*Task:*
Reproduce all of the entries, relabeling each occurrence of "common name" as "vernacular name" and keeping every other line unchanged.

Collected data entries
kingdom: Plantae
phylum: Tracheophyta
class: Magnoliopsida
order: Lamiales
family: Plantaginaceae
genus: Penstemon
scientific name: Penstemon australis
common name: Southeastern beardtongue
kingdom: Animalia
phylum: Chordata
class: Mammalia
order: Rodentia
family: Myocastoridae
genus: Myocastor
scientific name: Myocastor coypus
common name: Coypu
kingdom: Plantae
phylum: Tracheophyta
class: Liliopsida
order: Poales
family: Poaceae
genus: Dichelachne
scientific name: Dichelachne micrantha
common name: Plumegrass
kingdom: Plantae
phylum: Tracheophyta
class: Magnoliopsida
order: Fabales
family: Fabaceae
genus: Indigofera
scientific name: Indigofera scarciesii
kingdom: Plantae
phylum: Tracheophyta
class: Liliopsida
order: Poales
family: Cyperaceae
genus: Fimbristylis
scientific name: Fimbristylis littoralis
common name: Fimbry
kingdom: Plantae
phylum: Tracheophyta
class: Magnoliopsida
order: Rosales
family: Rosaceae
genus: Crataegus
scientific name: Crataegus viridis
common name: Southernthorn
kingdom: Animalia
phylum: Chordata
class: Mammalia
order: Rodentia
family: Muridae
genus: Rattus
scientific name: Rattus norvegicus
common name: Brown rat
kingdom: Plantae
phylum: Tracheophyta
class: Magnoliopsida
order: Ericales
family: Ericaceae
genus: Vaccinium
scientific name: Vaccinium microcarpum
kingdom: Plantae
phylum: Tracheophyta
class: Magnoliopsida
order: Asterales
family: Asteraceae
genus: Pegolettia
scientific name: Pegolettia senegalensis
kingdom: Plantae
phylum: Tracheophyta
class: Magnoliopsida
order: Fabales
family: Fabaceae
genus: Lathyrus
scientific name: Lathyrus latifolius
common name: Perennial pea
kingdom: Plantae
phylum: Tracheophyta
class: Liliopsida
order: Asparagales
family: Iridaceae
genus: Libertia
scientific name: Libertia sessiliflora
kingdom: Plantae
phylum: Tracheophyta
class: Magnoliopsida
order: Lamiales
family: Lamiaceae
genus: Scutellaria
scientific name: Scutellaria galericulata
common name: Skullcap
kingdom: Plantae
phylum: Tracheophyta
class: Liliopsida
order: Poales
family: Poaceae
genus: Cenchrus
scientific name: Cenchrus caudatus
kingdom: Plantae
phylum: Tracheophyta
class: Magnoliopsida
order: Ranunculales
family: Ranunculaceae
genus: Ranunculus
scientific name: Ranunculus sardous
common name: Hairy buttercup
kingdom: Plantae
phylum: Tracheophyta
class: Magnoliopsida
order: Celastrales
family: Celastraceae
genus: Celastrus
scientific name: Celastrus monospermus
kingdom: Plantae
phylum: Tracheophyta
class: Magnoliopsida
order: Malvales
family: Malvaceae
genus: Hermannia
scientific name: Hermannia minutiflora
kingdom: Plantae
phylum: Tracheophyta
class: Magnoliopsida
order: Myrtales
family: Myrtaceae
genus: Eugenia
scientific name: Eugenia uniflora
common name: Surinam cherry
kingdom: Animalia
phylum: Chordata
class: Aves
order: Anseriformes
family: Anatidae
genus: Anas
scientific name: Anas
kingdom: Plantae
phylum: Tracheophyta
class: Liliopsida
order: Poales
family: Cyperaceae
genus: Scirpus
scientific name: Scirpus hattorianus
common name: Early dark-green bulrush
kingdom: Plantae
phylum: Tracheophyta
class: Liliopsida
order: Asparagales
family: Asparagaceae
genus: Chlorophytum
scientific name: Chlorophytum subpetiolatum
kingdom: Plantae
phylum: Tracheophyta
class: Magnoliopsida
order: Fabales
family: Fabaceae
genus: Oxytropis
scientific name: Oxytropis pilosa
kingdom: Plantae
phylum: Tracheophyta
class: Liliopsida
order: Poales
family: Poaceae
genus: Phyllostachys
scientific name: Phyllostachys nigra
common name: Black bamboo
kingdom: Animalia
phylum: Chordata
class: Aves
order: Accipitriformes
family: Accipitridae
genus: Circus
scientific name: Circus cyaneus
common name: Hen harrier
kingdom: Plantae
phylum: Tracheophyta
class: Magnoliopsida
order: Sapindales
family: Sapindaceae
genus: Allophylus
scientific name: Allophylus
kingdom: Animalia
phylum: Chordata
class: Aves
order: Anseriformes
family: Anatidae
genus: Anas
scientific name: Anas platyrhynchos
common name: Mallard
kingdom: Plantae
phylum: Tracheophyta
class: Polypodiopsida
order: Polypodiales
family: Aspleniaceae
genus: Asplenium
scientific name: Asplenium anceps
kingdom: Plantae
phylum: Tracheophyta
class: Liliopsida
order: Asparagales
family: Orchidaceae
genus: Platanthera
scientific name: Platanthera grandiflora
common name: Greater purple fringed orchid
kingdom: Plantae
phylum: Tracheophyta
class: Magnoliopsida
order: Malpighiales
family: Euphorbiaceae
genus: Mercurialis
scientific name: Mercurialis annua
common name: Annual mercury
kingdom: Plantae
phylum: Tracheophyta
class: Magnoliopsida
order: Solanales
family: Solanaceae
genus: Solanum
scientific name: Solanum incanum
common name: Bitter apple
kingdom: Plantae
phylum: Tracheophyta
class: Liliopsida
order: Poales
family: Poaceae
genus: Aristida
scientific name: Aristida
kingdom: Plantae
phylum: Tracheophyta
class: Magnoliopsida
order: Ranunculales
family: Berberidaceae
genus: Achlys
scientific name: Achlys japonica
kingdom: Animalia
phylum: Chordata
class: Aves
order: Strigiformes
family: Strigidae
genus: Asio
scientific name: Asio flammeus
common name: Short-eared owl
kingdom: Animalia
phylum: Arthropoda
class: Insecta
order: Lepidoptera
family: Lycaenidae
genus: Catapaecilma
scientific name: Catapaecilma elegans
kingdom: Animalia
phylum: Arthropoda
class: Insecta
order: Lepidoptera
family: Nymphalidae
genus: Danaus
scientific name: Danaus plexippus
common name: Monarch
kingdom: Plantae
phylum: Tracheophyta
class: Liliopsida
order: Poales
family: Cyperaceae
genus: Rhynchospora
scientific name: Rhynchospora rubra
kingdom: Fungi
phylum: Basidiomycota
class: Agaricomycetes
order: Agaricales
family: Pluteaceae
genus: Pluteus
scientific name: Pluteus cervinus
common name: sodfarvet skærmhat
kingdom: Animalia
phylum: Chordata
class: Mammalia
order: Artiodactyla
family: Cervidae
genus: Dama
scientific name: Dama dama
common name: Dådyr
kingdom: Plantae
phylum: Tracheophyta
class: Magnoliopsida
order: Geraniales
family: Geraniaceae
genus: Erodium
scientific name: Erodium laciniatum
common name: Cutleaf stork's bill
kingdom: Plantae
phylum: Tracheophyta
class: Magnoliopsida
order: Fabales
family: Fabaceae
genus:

*Exercise solution:*
kingdom: Plantae
phylum: Tracheophyta
class: Magnoliopsida
order: Lamiales
family: Plantaginaceae
genus: Penstemon
scientific name: Penstemon australis
vernacular name: Southeastern beardtongue
kingdom: Animalia
phylum: Chordata
class: Mammalia
order: Rodentia
family: Myocastoridae
genus: Myocastor
scientific name: Myocastor coypus
vernacular name: Coypu
kingdom: Plantae
phylum: Tracheophyta
class: Liliopsida
order: Poales
family: Poaceae
genus: Dichelachne
scientific name: Dichelachne micrantha
vernacular name: Plumegrass
kingdom: Plantae
phylum: Tracheophyta
class: Magnoliopsida
order: Fabales
family: Fabaceae
genus: Indigofera
scientific name: Indigofera scarciesii
kingdom: Plantae
phylum: Tracheophyta
class: Liliopsida
order: Poales
family: Cyperaceae
genus: Fimbristylis
scientific name: Fimbristylis littoralis
vernacular name: Fimbry
kingdom: Plantae
phylum: Tracheophyta
class: Magnoliopsida
order: Rosales
family: Rosaceae
genus: Crataegus
scientific name: Crataegus viridis
vernacular name: Southernthorn
kingdom: Animalia
phylum: Chordata
class: Mammalia
order: Rodentia
family: Muridae
genus: Rattus
scientific name: Rattus norvegicus
vernacular name: Brown rat
kingdom: Plantae
phylum: Tracheophyta
class: Magnoliopsida
order: Ericales
family: Ericaceae
genus: Vaccinium
scientific name: Vaccinium microcarpum
kingdom: Plantae
phylum: Tracheophyta
class: Magnoliopsida
order: Asterales
family: Asteraceae
genus: Pegolettia
scientific name: Pegolettia senegalensis
kingdom: Plantae
phylum: Tracheophyta
class: Magnoliopsida
order: Fabales
family: Fabaceae
genus: Lathyrus
scientific name: Lathyrus latifolius
vernacular name: Perennial pea
kingdom: Plantae
phylum: Tracheophyta
class: Liliopsida
order: Asparagales
family: Iridaceae
genus: Libertia
scientific name: Libertia sessiliflora
kingdom: Plantae
phylum: Tracheophyta
class: Magnoliopsida
order: Lamiales
family: Lamiaceae
genus: Scutellaria
scientific name: Scutellaria galericulata
vernacular name: Skullcap
kingdom: Plantae
phylum: Tracheophyta
class: Liliopsida
order: Poales
family: Poaceae
genus: Cenchrus
scientific name: Cenchrus caudatus
kingdom: Plantae
phylum: Tracheophyta
class: Magnoliopsida
order: Ranunculales
family: Ranunculaceae
genus: Ranunculus
scientific name: Ranunculus sardous
vernacular name: Hairy buttercup
kingdom: Plantae
phylum: Tracheophyta
class: Magnoliopsida
order: Celastrales
family: Celastraceae
genus: Celastrus
scientific name: Celastrus monospermus
kingdom: Plantae
phylum: Tracheophyta
class: Magnoliopsida
order: Malvales
family: Malvaceae
genus: Hermannia
scientific name: Hermannia minutiflora
kingdom: Plantae
phylum: Tracheophyta
class: Magnoliopsida
order: Myrtales
family: Myrtaceae
genus: Eugenia
scientific name: Eugenia uniflora
vernacular name: Surinam cherry
kingdom: Animalia
phylum: Chordata
class: Aves
order: Anseriformes
family: Anatidae
genus: Anas
scientific name: Anas
kingdom: Plantae
phylum: Tracheophyta
class: Liliopsida
order: Poales
family: Cyperaceae
genus: Scirpus
scientific name: Scirpus hattorianus
vernacular name: Early dark-green bulrush
kingdom: Plantae
phylum: Tracheophyta
class: Liliopsida
order: Asparagales
family: Asparagaceae
genus: Chlorophytum
scientific name: Chlorophytum subpetiolatum
kingdom: Plantae
phylum: Tracheophyta
class: Magnoliopsida
order: Fabales
family: Fabaceae
genus: Oxytropis
scientific name: Oxytropis pilosa
kingdom: Plantae
phylum: Tracheophyta
class: Liliopsida
order: Poales
family: Poaceae
genus: Phyllostachys
scientific name: Phyllostachys nigra
vernacular name: Black bamboo
kingdom: Animalia
phylum: Chordata
class: Aves
order: Accipitriformes
family: Accipitridae
genus: Circus
scientific name: Circus cyaneus
vernacular name: Hen harrier
kingdom: Plantae
phylum: Tracheophyta
class: Magnoliopsida
order: Sapindales
family: Sapindaceae
genus: Allophylus
scientific name: Allophylus
kingdom: Animalia
phylum: Chordata
class: Aves
order: Anseriformes
family: Anatidae
genus: Anas
scientific name: Anas platyrhynchos
vernacular name: Mallard
kingdom: Plantae
phylum: Tracheophyta
class: Polypodiopsida
order: Polypodiales
family: Aspleniaceae
genus: Asplenium
scientific name: Asplenium anceps
kingdom: Plantae
phylum: Tracheophyta
class: Liliopsida
order: Asparagales
family: Orchidaceae
genus: Platanthera
scientific name: Platanthera grandiflora
vernacular name: Greater purple fringed orchid
kingdom: Plantae
phylum: Tracheophyta
class: Magnoliopsida
order: Malpighiales
family: Euphorbiaceae
genus: Mercurialis
scientific name: Mercurialis annua
vernacular name: Annual mercury
kingdom: Plantae
phylum: Tracheophyta
class: Magnoliopsida
order: Solanales
family: Solanaceae
genus: Solanum
scientific name: Solanum incanum
vernacular name: Bitter apple
kingdom: Plantae
phylum: Tracheophyta
class: Liliopsida
order: Poales
family: Poaceae
genus: Aristida
scientific name: Aristida
kingdom: Plantae
phylum: Tracheophyta
class: Magnoliopsida
order: Ranunculales
family: Berberidaceae
genus: Achlys
scientific name: Achlys japonica
kingdom: Animalia
phylum: Chordata
class: Aves
order: Strigiformes
family: Strigidae
genus: Asio
scientific name: Asio flammeus
vernacular name: Short-eared owl
kingdom: Animalia
phylum: Arthropoda
class: Insecta
order: Lepidoptera
family: Lycaenidae
genus: Catapaecilma
scientific name: Catapaecilma elegans
kingdom: Animalia
phylum: Arthropoda
class: Insecta
order: Lepidoptera
family: Nymphalidae
genus: Danaus
scientific name: Danaus plexippus
vernacular name: Monarch
kingdom: Plantae
phylum: Tracheophyta
class: Liliopsida
order: Poales
family: Cyperaceae
genus: Rhynchospora
scientific name: Rhynchospora rubra
kingdom: Fungi
phylum: Basidiomycota
class: Agaricomycetes
order: Agaricales
family: Pluteaceae
genus: Pluteus
scientific name: Pluteus cervinus
vernacular name: sodfarvet skærmhat
kingdom: Animalia
phylum: Chordata
class: Mammalia
order: Artiodactyla
family: Cervidae
genus: Dama
scientific name: Dama dama
vernacular name: Dådyr
kingdom: Plantae
phylum: Tracheophyta
class: Magnoliopsida
order: Geraniales
family: Geraniaceae
genus: Erodium
scientific name: Erodium laciniatum
vernacular name: Cutleaf stork's bill
kingdom: Plantae
phylum: Tracheophyta
class: Magnoliopsida
order: Fabales
family: Fabaceae
genus:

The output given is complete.